▶ Directions: Which lines of the material below contain the word "series"? Pull out each one and copy it unchanged.

▶ Given records:
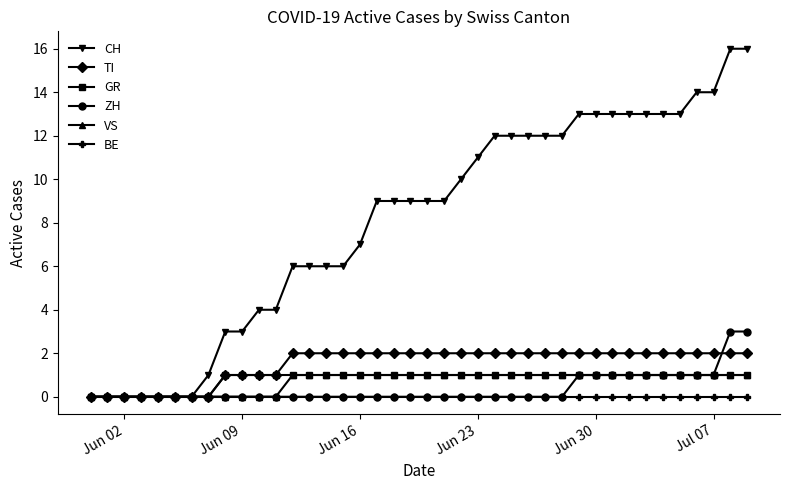

Which series has the largest range (max minus min)?

CH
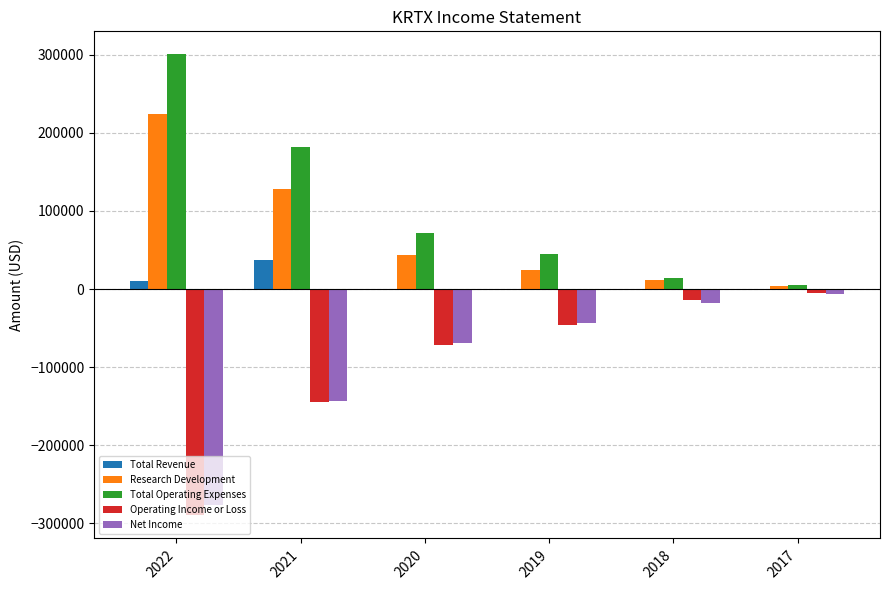

What is the average value of the Operating Income or Loss series?

-95133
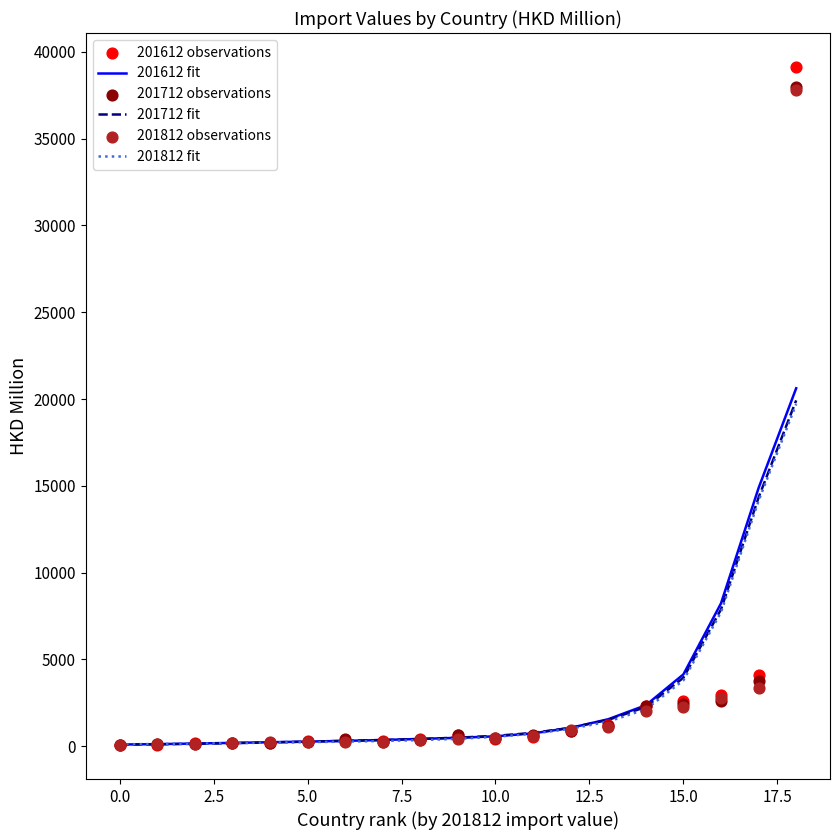

What is the total value across all series at 0.0?

630.5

▶ Expected answer:
Which series has the largest range (max minus min)?
What is the average value of the Operating Income or Loss series?
What is the total value across all series at 0.0?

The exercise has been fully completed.